当炸弹发挥作用的时候,大概只能将一面围墙给炸塌,从而给正从墙下经过的人以致命的伤害。
所以,当远山绪一行人刚进入福利院之后,高占宇就站在离院门大约五六十米的一片小树林中,用灌木从遮蔽着自己的身体,观摩着行动的时机。
当最后一名卫士的身影也隐入院墙中时,高占宇下定决心,按下了那个按钮。
“砰!”,爆炸声与砖瓦的碎裂声同时响起,高占宇立即转过身去,拖着那条不太利落的左腿,踉踉跄跄地离开了。
在爆炸即将发生的那一刻,远山绪与静嘉玉瑾正并排沿着围墙向前走着。
远山绪走在远离围墙的那一侧,静嘉玉瑾的位置则是基本上快要挨上了围墙,方瑜像个落单者一样跟在他们身后。
悲剧发生的瞬间,静嘉玉瑾下意识地将她深深崇拜着的总理先生推离了爆炸区。
然后,她就被坍塌下来的围墙在一瞬间给掩埋。
那一刻,静嘉玉瑾只感受到像有一双手将自己用力地摔到了地上,深深的,狠狠的。
然后,剧烈的痛苦在她的躯体之上肆无忌惮地蔓延,让她几乎有了一种生不如死的绝望感觉。
浓重的血腥气与砖石的灰土味一并疯狂地灌入鼻腔,她的唇齿间只剩下了浓烈的铁锈气味,眼前是一片悲哀的漆黑。
隐约间,她似乎听到了远山绪急切的呼喊声,然而,现在的她已经无法做出任何回应了,只能绝望地感受着自己的意识逐渐地消散。
当只受了些轻伤的护卫队员们搬开覆压在静嘉玉瑾身上的砖石瓦砾时,被掩埋的她看上去已经像一只残破不堪的布偶。
她身上的军服被坚锐的砖石划得支离破碎,不停地向外渗着鲜血。她的四肢似乎都已经被折断了,毫无规则地瘫软在地上,躯体之上已是一片血肉模糊,从中喷溅而出的血液将凹凸不平的沥青地面染上触目惊心的殷红,那殷红,还在像小溪一般缓缓地流淌着。

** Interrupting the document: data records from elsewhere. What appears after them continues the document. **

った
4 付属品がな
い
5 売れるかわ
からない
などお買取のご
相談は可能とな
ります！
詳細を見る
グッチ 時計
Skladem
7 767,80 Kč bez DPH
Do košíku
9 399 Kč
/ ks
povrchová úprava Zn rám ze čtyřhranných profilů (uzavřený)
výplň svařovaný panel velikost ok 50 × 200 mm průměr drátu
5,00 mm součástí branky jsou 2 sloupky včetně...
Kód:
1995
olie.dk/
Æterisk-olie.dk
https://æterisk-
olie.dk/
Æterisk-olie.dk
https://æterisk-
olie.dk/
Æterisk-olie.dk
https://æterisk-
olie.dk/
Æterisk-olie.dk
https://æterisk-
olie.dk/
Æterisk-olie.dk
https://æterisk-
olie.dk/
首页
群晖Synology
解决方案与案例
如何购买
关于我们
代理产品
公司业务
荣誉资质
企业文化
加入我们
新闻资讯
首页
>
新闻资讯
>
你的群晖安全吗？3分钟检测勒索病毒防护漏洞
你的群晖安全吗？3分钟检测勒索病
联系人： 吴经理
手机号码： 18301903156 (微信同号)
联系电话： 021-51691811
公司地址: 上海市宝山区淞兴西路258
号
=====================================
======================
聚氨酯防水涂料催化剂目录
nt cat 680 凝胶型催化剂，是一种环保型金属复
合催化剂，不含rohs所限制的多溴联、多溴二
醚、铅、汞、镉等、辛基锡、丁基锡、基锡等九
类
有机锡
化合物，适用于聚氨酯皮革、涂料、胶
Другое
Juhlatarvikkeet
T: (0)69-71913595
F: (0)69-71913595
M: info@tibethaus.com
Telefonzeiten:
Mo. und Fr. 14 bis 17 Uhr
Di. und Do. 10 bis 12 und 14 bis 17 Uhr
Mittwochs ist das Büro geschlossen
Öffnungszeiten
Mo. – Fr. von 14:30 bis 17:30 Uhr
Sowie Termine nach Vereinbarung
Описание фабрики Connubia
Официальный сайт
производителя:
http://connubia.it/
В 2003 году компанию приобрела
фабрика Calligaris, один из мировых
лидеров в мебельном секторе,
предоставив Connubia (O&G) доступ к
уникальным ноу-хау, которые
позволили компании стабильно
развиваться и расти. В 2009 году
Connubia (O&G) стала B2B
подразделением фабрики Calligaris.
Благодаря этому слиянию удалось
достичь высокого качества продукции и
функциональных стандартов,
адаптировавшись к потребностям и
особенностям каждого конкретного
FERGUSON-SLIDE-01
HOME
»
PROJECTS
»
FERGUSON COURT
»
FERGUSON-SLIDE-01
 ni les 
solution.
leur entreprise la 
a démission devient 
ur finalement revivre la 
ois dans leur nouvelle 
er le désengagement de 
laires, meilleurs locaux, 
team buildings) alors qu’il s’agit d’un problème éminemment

远山绪虽然也受了伤,但所幸不太严重,他顾不上自己身上的伤痕,连忙和两个护卫队员将静嘉玉瑾给抬上了自己不远处的轿车,快马加鞭地朝着最近的医院赶去,此时,静嘉玉瑾的生命体征已经很微弱了。
到了医院,连其中医术最高明的医生也无法解决她的情况,她只能在接受了简单的稳压处理之后,被转移到若明中心医院进行治疗。
朦胧间,静嘉玉瑾似乎听到了一个陌生男子的呼唤声,虽然自己心前从未听过那个声音,但现在的它却像暖阳一般让她感到莫名亲切。
“快过来,那里危险!”
可是,她还没来得及做出反应,就感受到自己的躯体正在以一种不可抗拒的趋势急速下坠。
当她感到恢复清醒的时候,已经被绑在了一个冰冷的铁制椅子上,身体上环绕着坚固的铁链,紧紧地绑缚着她,让她即使拼尽全力也无法动弹半分。
她虽然不是一个虔诚的熙文教徒,却也对他们的神话体系有所了解,她清楚地感受到这个阴森透骨的空间,应当就是死后的世界。
“如果是为至高无上的净化主义事业而献出自己的生命的话,我也算是死而无憾了。”
只是,在他的面前突然出现了两个面色阴冷、手执刑具,古代官员打扮的男子,他们这样的派头,似乎要对静嘉玉瑾进行什么审讯一般。
这时,后面的男子命令她将头抬起来,然后将旁边的一碗正燃烧着的油灯放在她的头上,只要她稍作移动,滚烫的灯油就会立即流淌到她的脸上。